- _How to complete this task_
Write out each line of the listing as it stands, without the images.

====

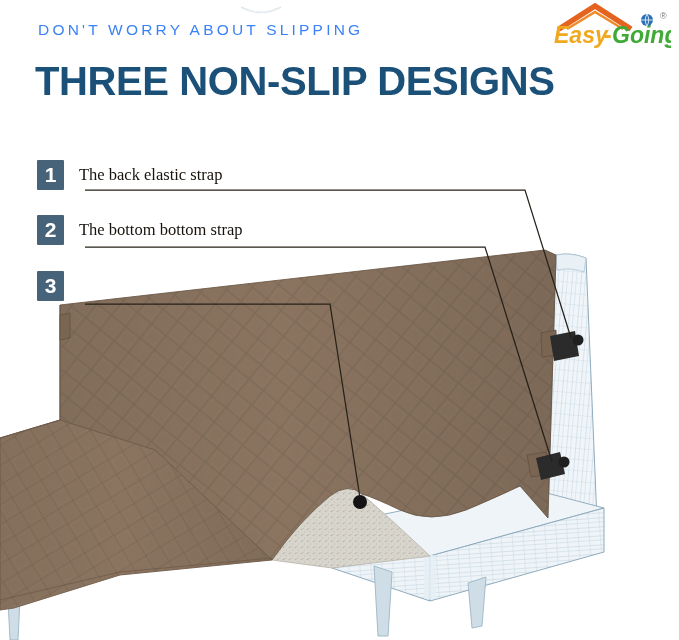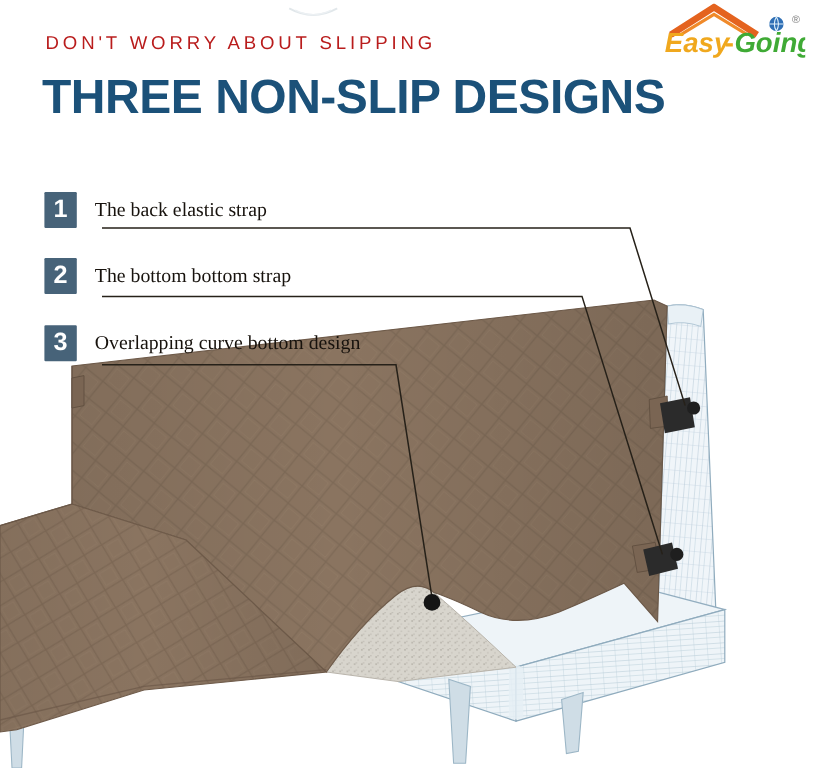--- a/index.html
+++ b/index.html
@@ -22,11 +22,11 @@
   #eyebrow {
     position: absolute;
     left: 38px;
-    top: 28px;
+    top: 21px;
     font-family: "Liberation Sans", sans-serif;
     font-size: 15.5px;
     letter-spacing: 3.2px;
-    color: #b91c1c;
+    color: #3b82f6;
     font-weight: 400;
     white-space: nowrap;
   }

====

- _Output for this task_
--- a/index.html
+++ b/index.html
@@ -22,11 +22,11 @@
   #eyebrow {
     position: absolute;
     left: 38px;
-    top: 28px;
+    top: 21px;
     font-family: "Liberation Sans", sans-serif;
     font-size: 15.5px;
     letter-spacing: 3.2px;
-    color: #b91c1c;
+    color: #3b82f6;
     font-weight: 400;
     white-space: nowrap;
   }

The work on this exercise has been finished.